Oggi le aziende sono sobbarcate di spese impressionanti in campo ed in cantina e spesso il digital marketing è visto come una spesa evitabile e non come una opportunità per far crescere il fatturato. Quindi che si fa? Qualche post qua e là, si partecipa a delle fiere senza un minimo di preparazione comunicativa e si sperperano delle risorse sperando nel colpo di fortuna ma oggi il mercato è saturo e ha bisogno di persone capaci che non possono prescindere da una buona strategia di comunicazione.

 

Si diventa vecchi ma mai quanto una vigna, che ci sopravvive. Dove vi trovo tra 20 anni?

Tra vent’anni ne avrò settanta! Ma spero che uno dei miei figli o dei miei nipoti abbia la voglia e la forza di continuare in questo progetto delle due isole vinicole bello ed affascinante.

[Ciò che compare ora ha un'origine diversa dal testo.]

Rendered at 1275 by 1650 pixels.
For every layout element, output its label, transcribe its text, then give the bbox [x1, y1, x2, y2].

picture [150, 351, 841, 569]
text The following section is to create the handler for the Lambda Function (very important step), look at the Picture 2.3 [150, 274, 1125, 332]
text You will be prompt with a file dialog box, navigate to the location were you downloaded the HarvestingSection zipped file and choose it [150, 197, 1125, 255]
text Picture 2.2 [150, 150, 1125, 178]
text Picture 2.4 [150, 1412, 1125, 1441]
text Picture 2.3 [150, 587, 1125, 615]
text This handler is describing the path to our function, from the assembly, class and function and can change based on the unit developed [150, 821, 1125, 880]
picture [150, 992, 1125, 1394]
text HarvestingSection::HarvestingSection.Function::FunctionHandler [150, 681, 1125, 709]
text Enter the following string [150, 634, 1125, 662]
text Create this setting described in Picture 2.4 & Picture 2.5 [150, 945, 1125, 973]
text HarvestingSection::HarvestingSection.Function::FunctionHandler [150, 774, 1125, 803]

Mia moglie Gabriella, Giuseppe mio cognato, mio fratello ed io ci sacrifichiamo giornalmente per tenere in piedi l’azienda in un momento particolare della storia del vino, dove fare BIO in annate difficili è molto complicato, dove la domanda del vino è inferiore all’offerta, dove i costi sono diventati insostenibili ma è pur vero che per i vini di alta qualità lo spazio di mercato si troverà sempre. Questa è la mia convinzione.

E quindi tra vent’anni saremo ancora qui a lottare con le nuove generazioni al nostro fianco che magari troveranno nuovi sbocchi commerciali in tutto il mondo.

 

Non tutti sanno che…
Un enologo passa ormai il 50 – 60% del suo tempo a compilare registri e carte e che invece dovrebbe stare in vigna e cantina e girare il mondo per promuovere i propri vini e aggiornarsi continuamente.

Inoltre non tutti sanno che i ragazzi di oggi stanno modificando i consumi di vino e stanno cambiando il modo di produrlo. I vini rossi, quelli ben fatti, corposi con estratti e tannini importanti stanno subendo una certa crisi a favore di spumanti, vini bianchi, rosati e rossi giovani e fruttati.

Il mondo del vino sta vivendo, di riflesso, un certo cambiamento culturale del mondo e della società. Un cambiamento livellato verso gli aspetti più semplici, più frivoli e meno impegnativi della vita: conoscere ma velocemente senza grande impegno, approfondire quanto basta, ascoltare musica facile e commerciale, mangiare cibo di scarsa qualità dei fast food.

In questo modo chi ne piange le conseguenze? I libri, il teatro, i musei, il cantautorato e così via, compresa la parte nobile dell’enologia, il vino rosso di qualità TOP. Lo sto vivendo con il Cannonau questo momento, lo dovrò trasformare in base spumante metodo classico? Vedremo!